Many past masters told me , prior to December, how fast my year would go by. As I am writing this message, it’s almost March, and I don’t know where February went. It’s been busy to say the least. Two of my favorite symbols of our craft are the Beehive and the Hourglass. It’s very easy these days to get caught up in our busy lives. I, for one, use these symbols to stay focused, and remember we are made to be active and social creatures. Don’t become another drone in the hive while those little particles slide through their little container.
I had the opportunity this month to visit with a long time mason (raised in 1955). We had a quick chat, but what I really took from our visit was the immense pride that he has of being a Mason. He proceeded to pull out a folder full of everything masonic of his through the years – papers, certificates, etc. I have much love and pride in our institution, and to see that we are following in the footsteps of some fantastic men is a good feeling. On another note, that visit also brought some sincere happiness to his daughter, who is caring for him. To see that a quick visit can really mean so much to a family is a true lesson. I really encourage all of you to keep in touch with our brothers, and if you haven’t seen anyone for a while, check in with them. I know you will get a good feeling in your heart to make someone happy!
There are two big events in March, the first being the Reception for this year’s 20th District Grand Officers, including our own Robert Shields, on March 8th at Sea Oaks. For information or tickets see me or WB Harper. Also, we have our big St. Patrick’s Dinner on March 10th at the Lodge. For information or tickets see me or SW Mitchell.

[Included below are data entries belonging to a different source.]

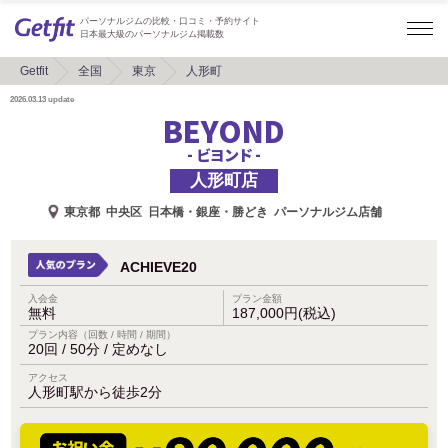
パーソナルジムの比較・口コミ・予約サイト
日本最大級のパーソナルジム掲載数
Getfit
全国
東京
人形町
2026.03.13
update
BEYOND
- ビヨンド -
人形町店
東京都
中央区
日本橋・銀座・勝どき
パーソナルジム店舗
ACHIEVE20
入会金
プラン金額
無料
187,000円(税込)
プラン内容（回数 / 時間 / 期間）
20回 / 50分 / 定めなし
アクセス
人形町駅から徒歩2分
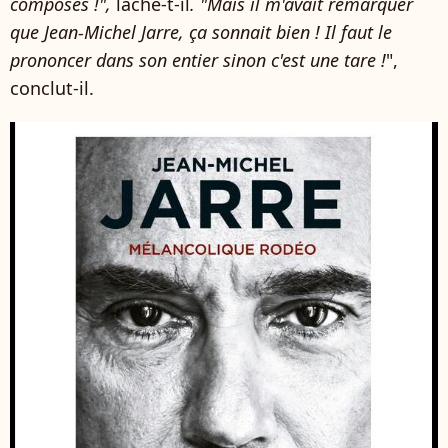
composés !",
lâche-t-il
. "Mais il m'avait remarquer
que Jean-Michel Jarre, ça sonnait bien ! Il faut le
prononcer dans son entier sinon c'est une tare !
",
conclut-il.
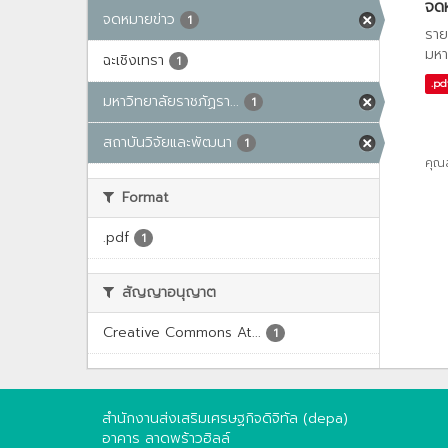
จด
จดหมายข่าว
1
ราย
มหา
ฉะเชิงเทรา
1
.pd
มหาวิทยาลัยราชภัฏรา...
1
สถาบันวิจัยและพัฒนา
1
คุณ
Format
.pdf
1
สัญญาอนุญาต
Creative Commons At...
1
สำนักงานส่งเสริมเศรษฐกิจดิจิทัล (depa)
อาคาร ลาดพร้าวฮิลล์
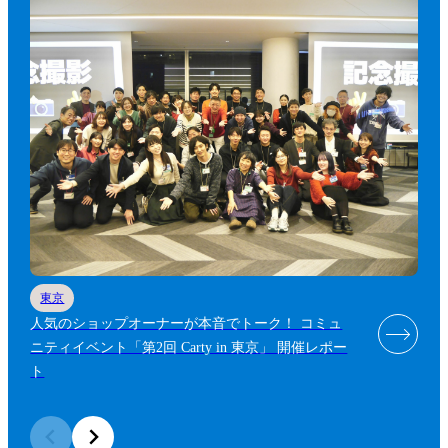
東京
人気のショップオーナーが本音でトーク！ コミュ
ニティイベント「第2回 Carty in 東京」 開催レポー
ト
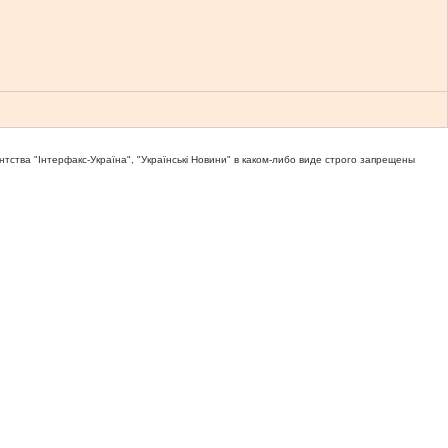
тва "Iнтерфакс-Україна", "Українськi Новини" в каком-либо виде строго запрещены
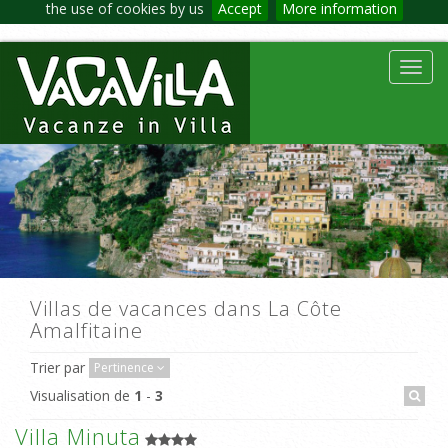
the use of cookies by us
Accept
More information
Toggl
navig
Villas de vacances dans La Côte
Amalfitaine
Trier par
Pertinence
Visualisation de
1
-
3
Villa Minuta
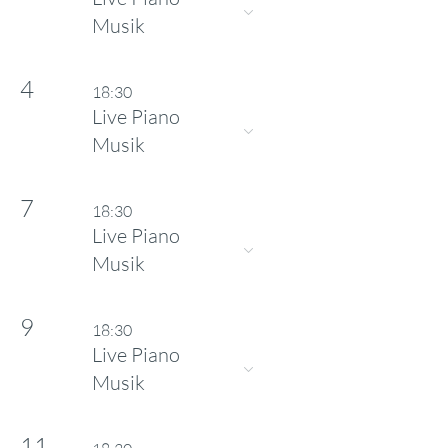
Musik
4
18:30
Live Piano
Musik
7
18:30
Live Piano
Musik
9
18:30
Live Piano
Musik
11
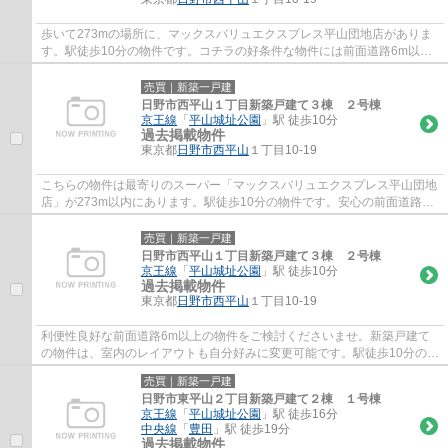
歩いて273mの場所に、マックスバリュエクスプレス平山団地店がありま
す。駅徒歩10分の物件です。コチラの好条件な物件には前面道路6m以上
という仕様も付いてきます。初めてのマイホー...
売買｜新築一戸建
日野市西平山１丁目新築戸建て３棟 ２号棟
京王線
「
平山城址公園
」駅 徒歩10分
過去掲載物件
東京都
日野市
西平山
１丁目10-19
こちらの物件は最寄りのスーパー「マックスバリュエクスプレス平山団地
店」が273m以内にあります。駅徒歩10分の物件です。安心の前面道路6m
以上の条件を備えております。新築戸建ての...
売買｜新築一戸建
日野市西平山１丁目新築戸建て３棟 ２号棟
京王線
「
平山城址公園
」駅 徒歩10分
過去掲載物件
東京都
日野市
西平山
１丁目10-19
利便性良好な前面道路6m以上の物件をご検討くださいませ。新築戸建て
の物件は、室内のレイアウトも自分好みに変更可能です。駅徒歩10分の物
件です。一戸建て購入で妥協はしたくないで...
売買｜新築一戸建
日野市東平山２丁目新築戸建て２棟 １号棟
京王線
「
平山城址公園
」駅 徒歩16分
中央線
「
豊田
」駅 徒歩19分
過去掲載物件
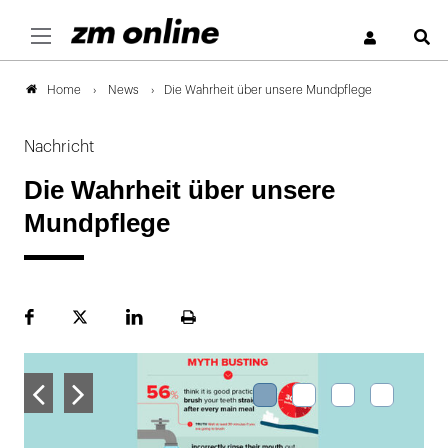
S
News
Die Wahrheit über unsere Mundpflege
Home
Nachricht
Die Wahrheit über unsere
Mundpflege
Facebook
Plattform
LinekdIn
Seite
X
ausdrucken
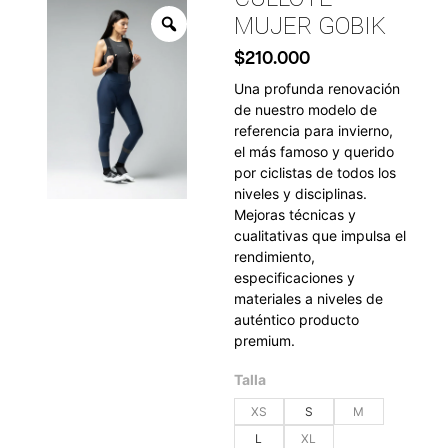
MUJER GOBIK
$
210.000
Una profunda renovación
de nuestro modelo de
referencia para invierno,
el más famoso y querido
por ciclistas de todos los
niveles y disciplinas.
Mejoras técnicas y
cualitativas que impulsa el
rendimiento,
especificaciones y
materiales a niveles de
auténtico producto
premium.
Talla
XS
S
M
L
XL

This month’s “Freemasons in History” Davy Crockett:
“The King of the Wild Frontier” was a folk hero and a politician, but also a freemason. It was while he was serving in Washington that he became a Mason, and when he left to explore Texas he gave his masonic apron to the Weakly Lodge in Tennessee, where it still remains. His idea was to settle in Texas and move his family there, but sadly, that never happened. While he was there was a surprise attack by Mexican soldiers and so the Battle of the Alamo began. When the battle was over, and the Mexicans had taken the fort, Crockett was discovered among the dead. On March 6, 1775, Prince Hall and fourteen other free Negroes of Boston were made Master Masons in an Army lodge attached to one of General Gage’s regiments.